クラブ史上最初の黄金期は1980年代に訪れた。当時の在籍選手たちがクウェート代表チームの中核を担い、クウェートにとって唯一のFIFAワールドカップ出場となった1982年スペイン大会に貢献している。この世代が築いた基盤の上に、2000年代から2010年代にかけての第二の黄金期が花開いた。この時期、アル・クウェートはハワッリーを本拠地とするアル・カドシアとともにリーグを二分し、約10年間にわたって国内タイトルをほぼ独占した。両クラブの激しいライバル関係は、クウェートサッカーを語るうえで欠かせない存在となっている。
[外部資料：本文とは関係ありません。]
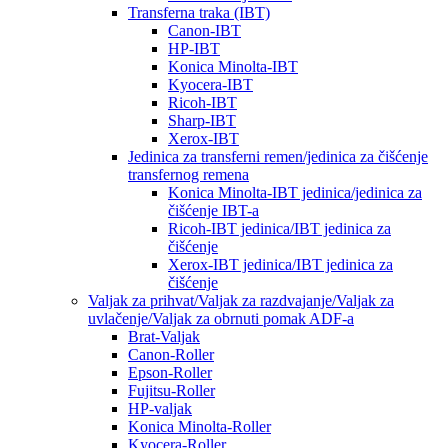
Transferna traka (IBT)
Canon-IBT
HP-IBT
Konica Minolta-IBT
Kyocera-IBT
Ricoh-IBT
Sharp-IBT
Xerox-IBT
Jedinica za transferni remen/jedinica za čišćenje
transfernog remena
Konica Minolta-IBT jedinica/jedinica za
čišćenje IBT-a
Ricoh-IBT jedinica/IBT jedinica za
čišćenje
Xerox-IBT jedinica/IBT jedinica za
čišćenje
Valjak za prihvat/Valjak za razdvajanje/Valjak za
uvlačenje/Valjak za obrnuti pomak ADF-a
Brat-Valjak
Canon-Roller
Epson-Roller
Fujitsu-Roller
HP-valjak
Konica Minolta-Roller
Kyocera-Roller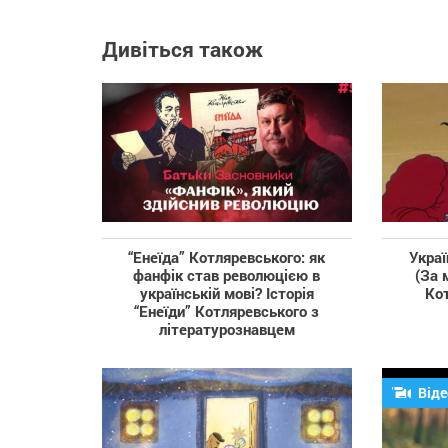
Дивіться також
“Енеїда” Котляревського: як
Украї
фанфік став революцією в
(За 
українській мові? Історія
Кот
“Енеїди” Котляревського з
літературознавцем
Віде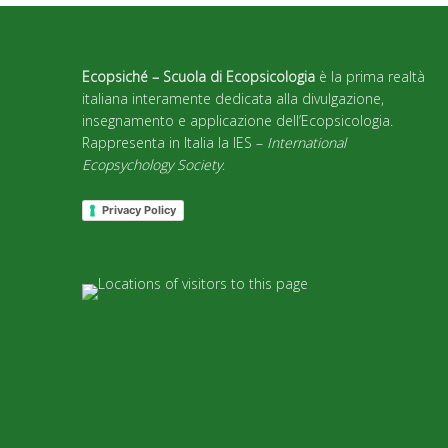
Ecopsiché – Scuola di Ecopsicologia
è la prima realtà
italiana interamente dedicata alla divulgazione,
insegnamento e applicazione dell’Ecopsicologia.
Rappresenta in Italia la IES –
International
Ecopsychology Society
.
Privacy Policy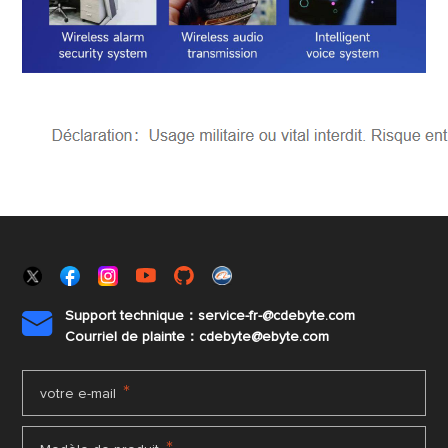
Support technique：service-fr-@cdebyte.com

Courriel de plainte：cdebyte
@ebyte.com
*
votre e-mail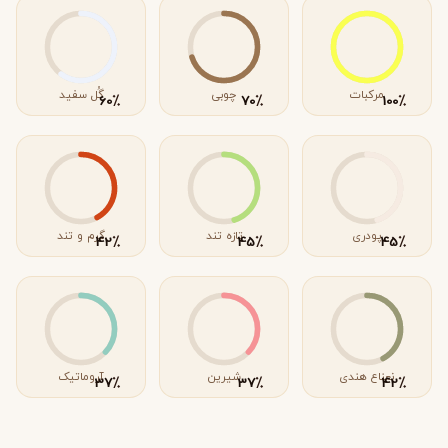
مرکبات
چوبی
گُل سفید
٪
٪
٪
60
70
100
پودری
تازه تند
گرم و تند
٪
٪
٪
42
45
45
نعناع هندی
شیرین
آروماتیک
٪
٪
٪
37
37
42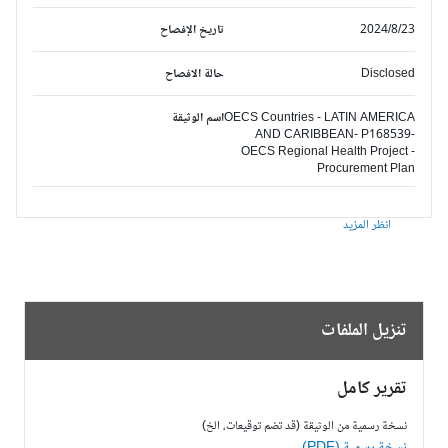
2024/8/23
تاريخ الإفصاح
Disclosed
حالة الافصاح
OECS Countries - LATIN AMERICA
اسم الوثيقة
AND CARIBBEAN- P168539-
OECS Regional Health Project -
Procurement Plan
انظر المزيد
تنزيل الملفات
تقرير كامل
نسخة رسمية من الوثيقة (قد تضم توقيعات، الخ)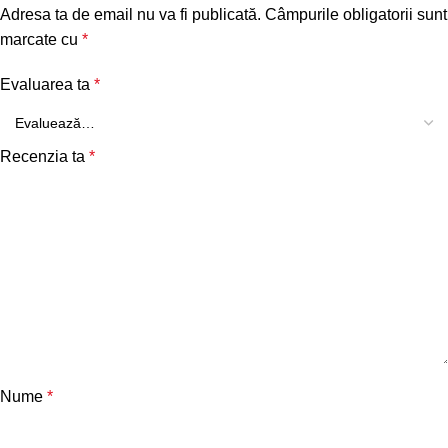
Adresa ta de email nu va fi publicată.
Câmpurile obligatorii sunt
marcate cu
*
Evaluarea ta
*
Recenzia ta
*
Nume
*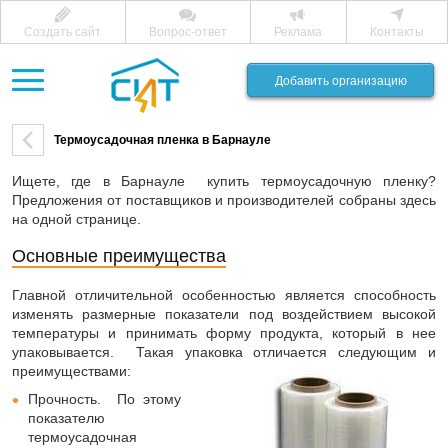
Создать сайт
Вопрос-ответ
Реклама
Контакты
Добавить организацию
Термоусадочная пленка в Барнауле
Ищете, где в Барнауле купить термоусадочную пленку?
Предложения от поставщиков и производителей собраны здесь
на одной странице.
Основные преимущества
Главной отличительной особенностью является способность
изменять размерные показатели под воздействием высокой
температуры и принимать форму продукта, который в нее
упаковывается. Такая упаковка отличается следующим и
преимуществами:
Прочность. По этому
показателю
термоусадочная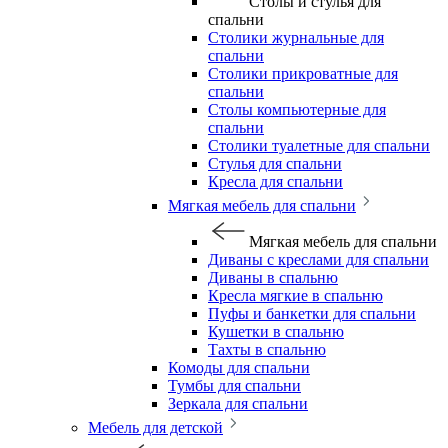
Столы и стулья для
спальни
Столики журнальные для
спальни
Столики прикроватные для
спальни
Столы компьютерные для
спальни
Столики туалетные для спальни
Стулья для спальни
Кресла для спальни
Мягкая мебель для спальни
Мягкая мебель для спальни
Диваны с креслами для спальни
Диваны в спальню
Кресла мягкие в спальню
Пуфы и банкетки для спальни
Кушетки в спальню
Тахты в спальню
Комоды для спальни
Тумбы для спальни
Зеркала для спальни
Мебель для детской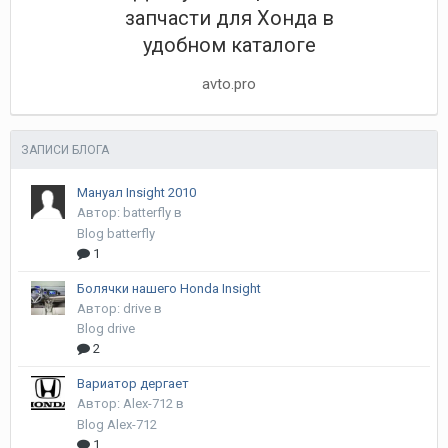
запчасти для Хонда в
удобном каталоге
avto.pro
ЗАПИСИ БЛОГА
Мануал Insight 2010
Автор:
batterfly
в
Blog batterfly
1
Болячки нашего Honda Insight
Автор:
drive
в
Blog drive
2
Вариатор дергает
Автор:
Alex-712
в
Blog Alex-712
1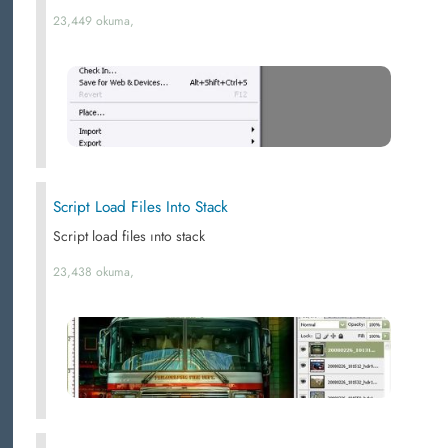
23,449 okuma,
Script Load Files Into Stack
Script load files ınto stack
23,438 okuma,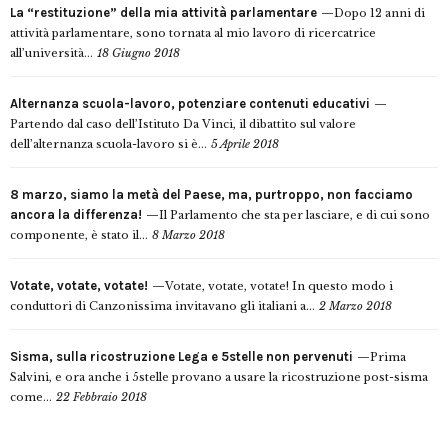
La “restituzione” della mia attività parlamentare
Dopo 12 anni di
attività parlamentare, sono tornata al mio lavoro di ricercatrice
all’università...
18 Giugno 2018
Alternanza scuola-lavoro, potenziare contenuti educativi
Partendo dal caso dell’Istituto Da Vinci, il dibattito sul valore
dell’alternanza scuola-lavoro si è...
5 Aprile 2018
8 marzo, siamo la metà del Paese, ma, purtroppo, non facciamo
ancora la differenza!
Il Parlamento che sta per lasciare, e di cui sono
componente, è stato il...
8 Marzo 2018
Votate, votate, votate!
Votate, votate, votate! In questo modo i
conduttori di Canzonissima invitavano gli italiani a...
2 Marzo 2018
Sisma, sulla ricostruzione Lega e 5stelle non pervenuti
Prima
Salvini, e ora anche i 5stelle provano a usare la ricostruzione post-sisma
come...
22 Febbraio 2018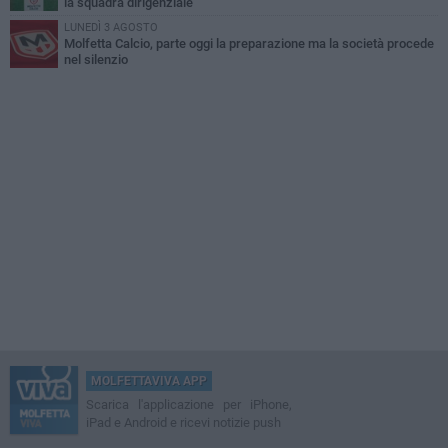
la squadra dirigenziale
LUNEDÌ 3 AGOSTO
Molfetta Calcio, parte oggi la preparazione ma la società procede
nel silenzio
MOLFETTAVIVA APP
Scarica l'applicazione per iPhone,
iPad e Android e ricevi notizie push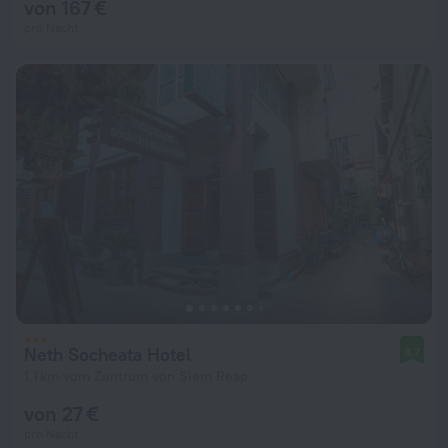
von 167 €
pro Nacht
Neth Socheata Hotel
8,7
1,1 km vom Zentrum von Siem Reap
von 27 €
pro Nacht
アジアの舞台では、クウェートの歴史に新たな1ページを刻んだ。2009年にAFCカップ初制覇を果たし(シリアのアル・カラマを2-1で下した)、続く2012年にはイラクのエルビルSCを4-0で圧倒、2013年には同国のアル・カドシアを退けて3度目の優勝を達成した。クウェートのクラブとしてアジアタイトルを獲得した唯一の存在であり、その記録は現在も破られていない。2020年代に入っても国内リーグでの優勝を重ね、クラブの強さは衰えていない。
同じクウェート市を本拠とするアル・アラビSCおよびカズマSCとのダービー、そしてアル・カドシアとの長年の争いが、クラブのアイデンティティを形成している。サッカー以外にもハンドボールやバスケットボールをはじめ10以上の競技部門を有する総合スポーツクラブである。